Argo era lì ad aspettarlo, aveva intuito che l’amico stava compiendo qualcosa di straordinario, tanto da rimanere per tutto il tempo vicino al cancello ad aspettarlo. A Marco non restava altro che sistemare le cose in modo che, nel caso in cui ci fosse stata una perquisizione a casa sua, la refurtiva sarebbe rimasta al sicuro.
Tirate giù le due piccole bombole, assieme ai tubi e il cannello, nascose il tutto nella buca sotto uno strato di terra. Prese le tre damigiane di vetro e in ognuna mise 250.000.000. Una volta sigillate, le adagiò sopra lo strato di terra che copriva gli arnesi che gli erano serviti per tagliare il metallo. Dopo aver portato la terra a piano, sovrappose uno strato di ghiaietto e adagiò sopra la cuccia del cane. Argo, da quel momento, era diventato un Signor cane dalla casa dorata.

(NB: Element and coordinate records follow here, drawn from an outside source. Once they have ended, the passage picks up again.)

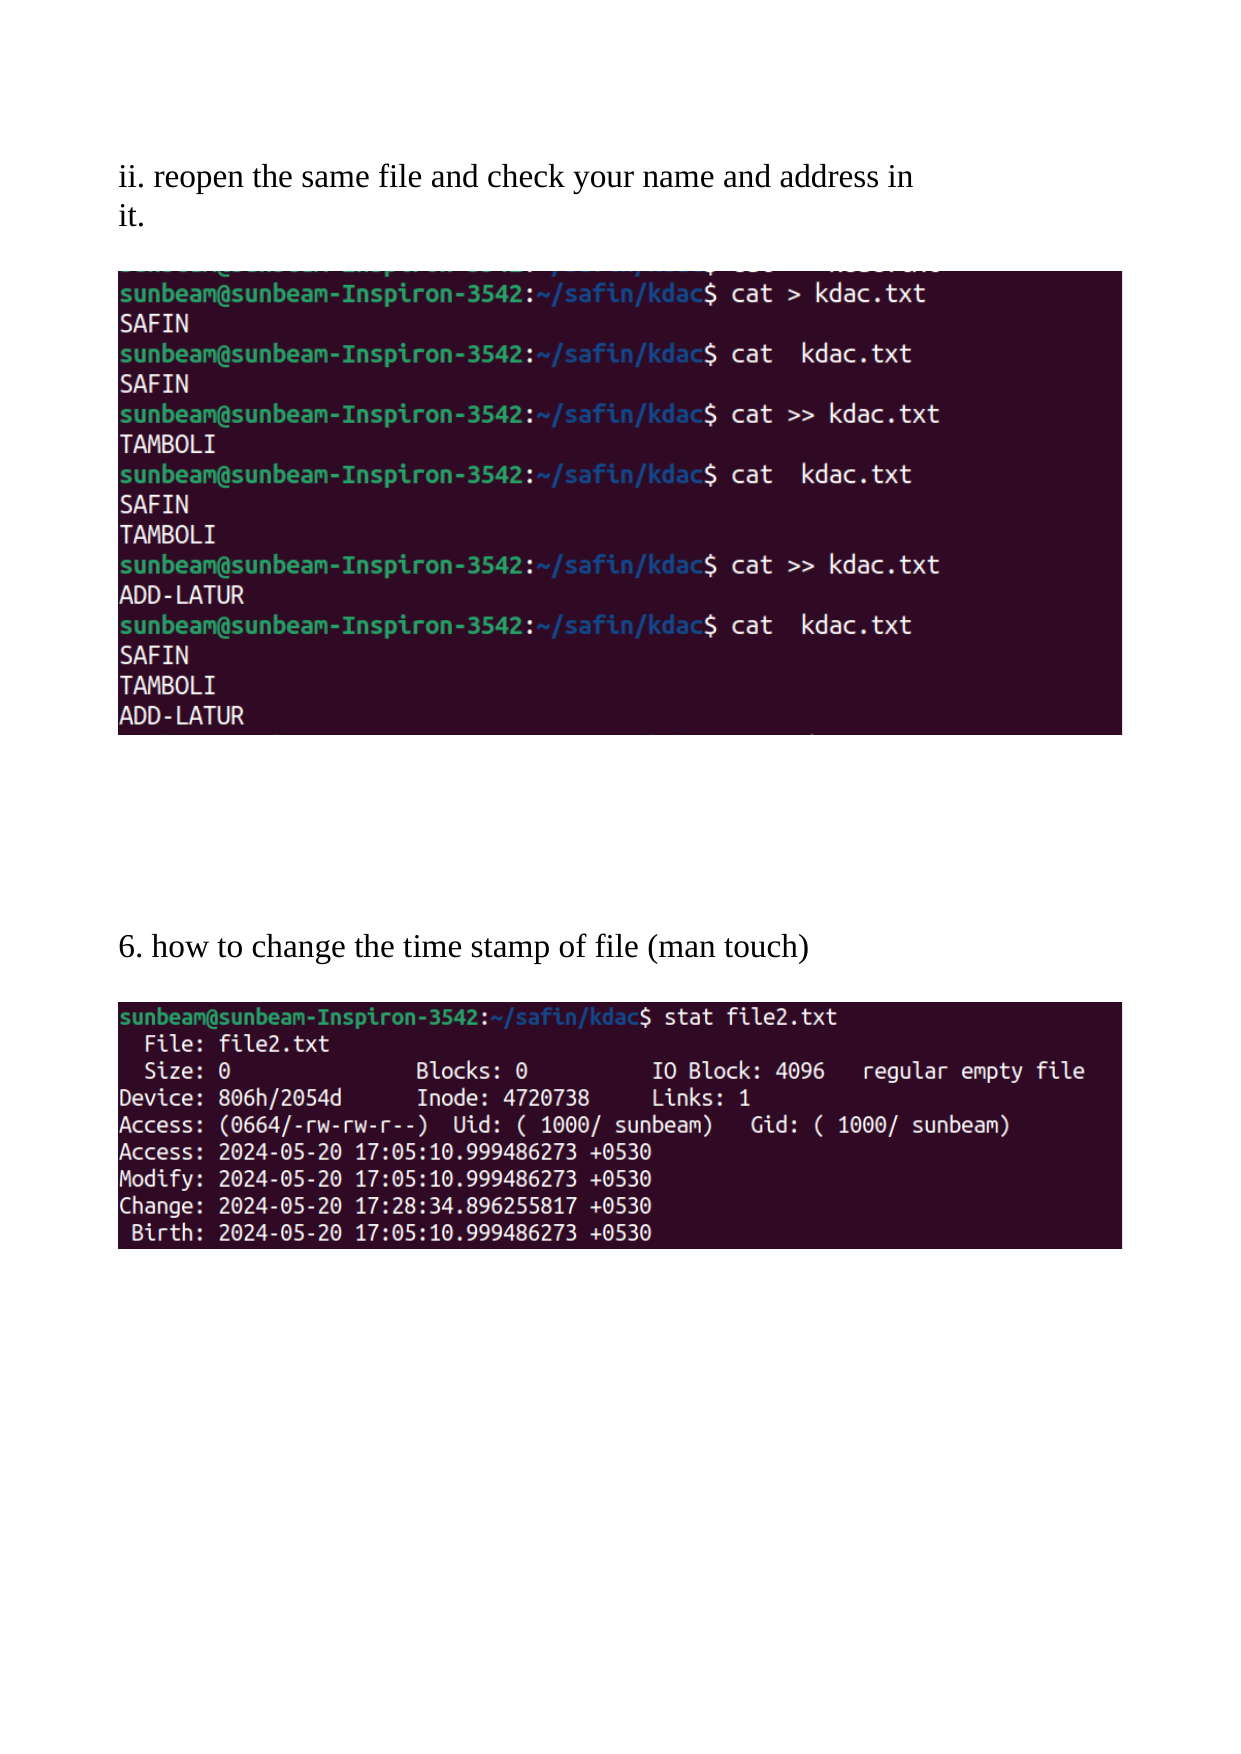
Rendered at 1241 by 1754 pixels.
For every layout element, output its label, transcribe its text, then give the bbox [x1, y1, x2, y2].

text ii. reopen the same file and check your name and address in [118, 156, 1122, 195]
picture [118, 271, 1123, 735]
picture [118, 1002, 1123, 1249]
text it. [118, 195, 1122, 233]
text 6. how to change the time stamp of file (man touch) [118, 926, 1122, 964]
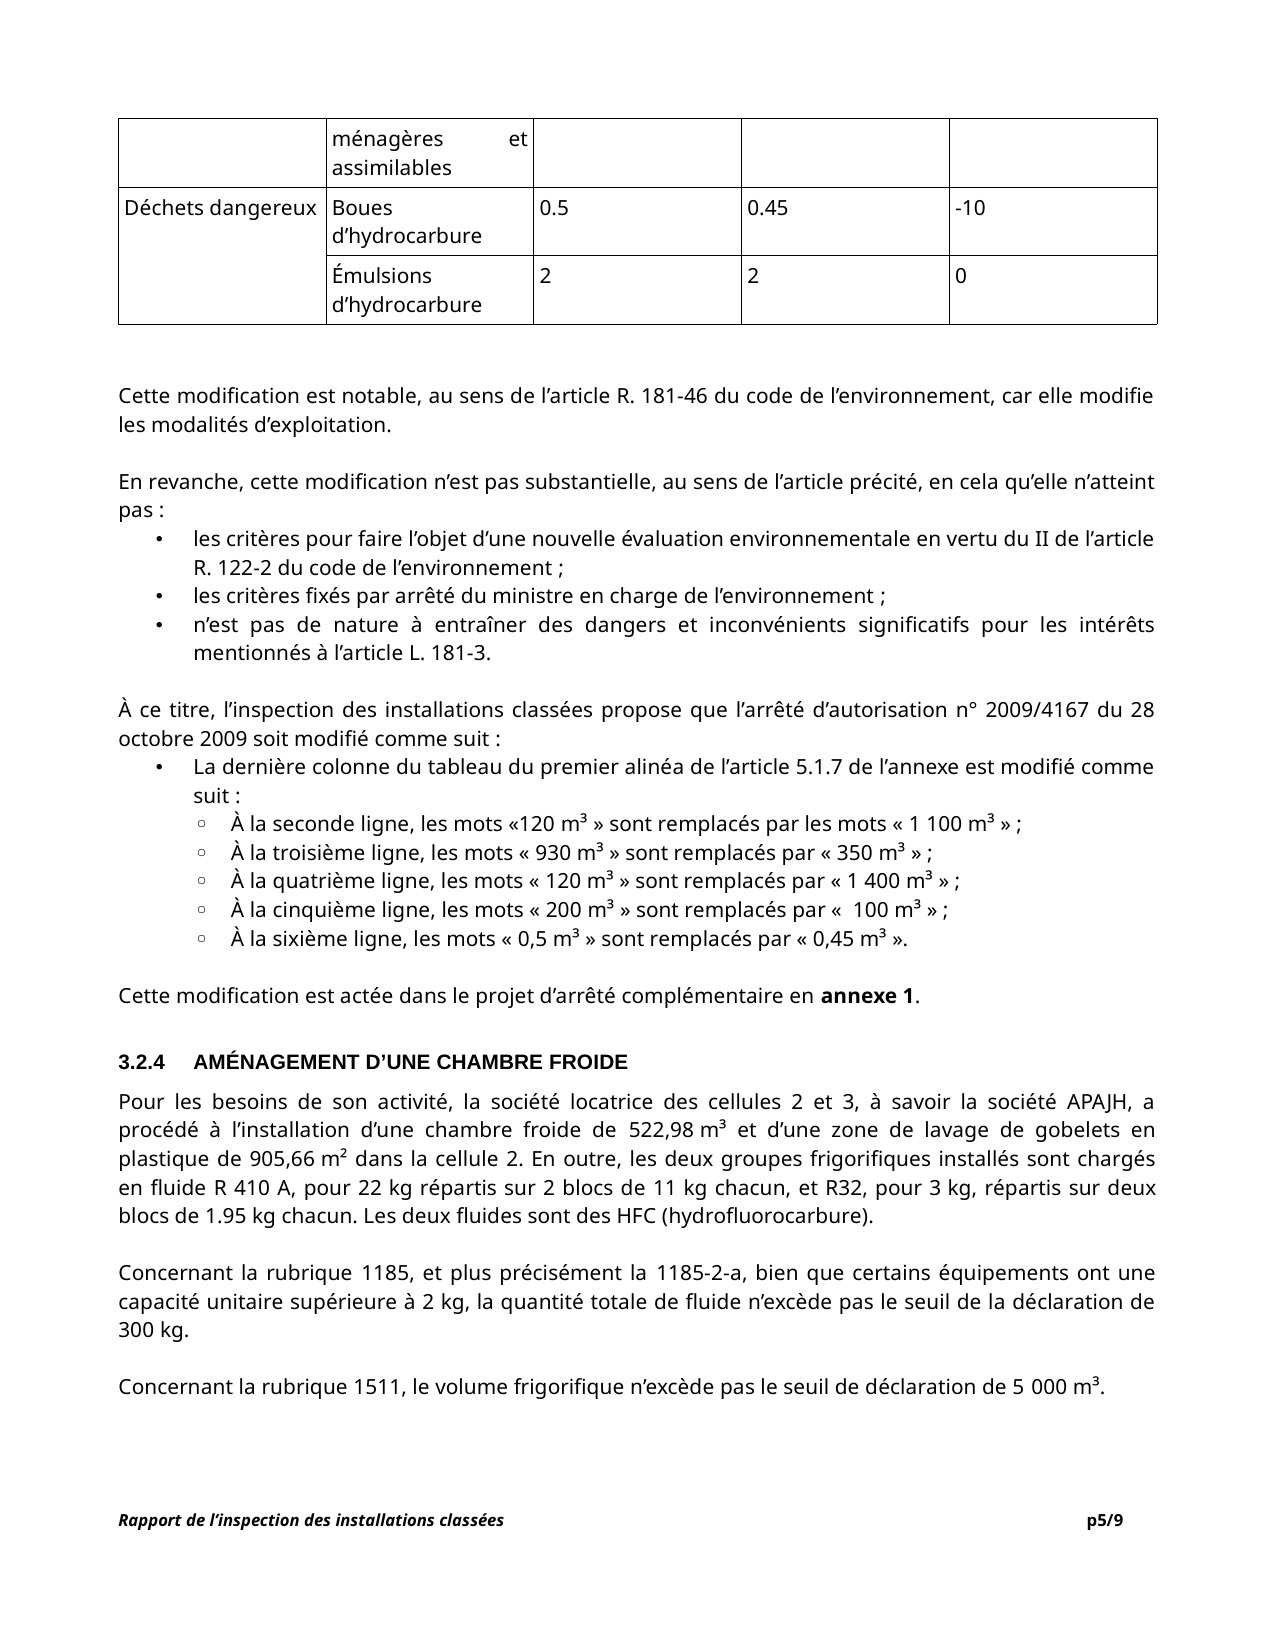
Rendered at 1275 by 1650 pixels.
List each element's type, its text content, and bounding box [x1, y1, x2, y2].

La curiosità di Marco lo portò a domandarsi che cosa avrebbe potuto sognare durante la notte l’amico Argo. Poteva fare solo delle supposizioni che, tuttavia, non avrebbero trovato sostegno in nessun modo. In ogni caso, di una cosa era certa: la povertà di Marco era finita.
Prima di addormentarsi programmò la sveglia dieci minuti prima del solito, doveva essere al Bar Carducci puntuale. All’ora programmata, il meccanismo della vecchia sveglia attivò la campanellina che destò Marco dal sonno.
Il cane, una volta uscito per fare i suoi bisogni ritornò in tutta fretta alla sua cuccia come se sapesse del suo nuovo compito di guardiano del tesoro. Marco lo guardò e si mise a ridere. Nel vedere il padrone ridere, anche Argo fece una smorfia come se volesse abbozzare un sorriso.
«L’ho sempre detto, ti manca solo la parola. Peccato…»disse Marco, rivolgendosi all’amico Argo.
Marco indossò i soliti jeans, una maglietta nera a maniche corte, infilò gli anfibi e andò nella baracca a prendere la moto. Un colpo secco sulla leva della messa in moto e partì in direzione del centro. Anche quella mattina fu puntuale al bar.
Ordinò un caffè e un cornetto e si mise seduto al solito posto, da dove poteva vedere l’ufficio postale.
Davanti al Bar Primavera c’era Teodora, come se aspettasse di vedere qualcuno passare. A un tratto, all’inizio del portico, comparve Mario. Teodora, nel vederlo, entrò nel bar e si mise seduta. Mario, varcata la soglia del locale, salutò i presenti.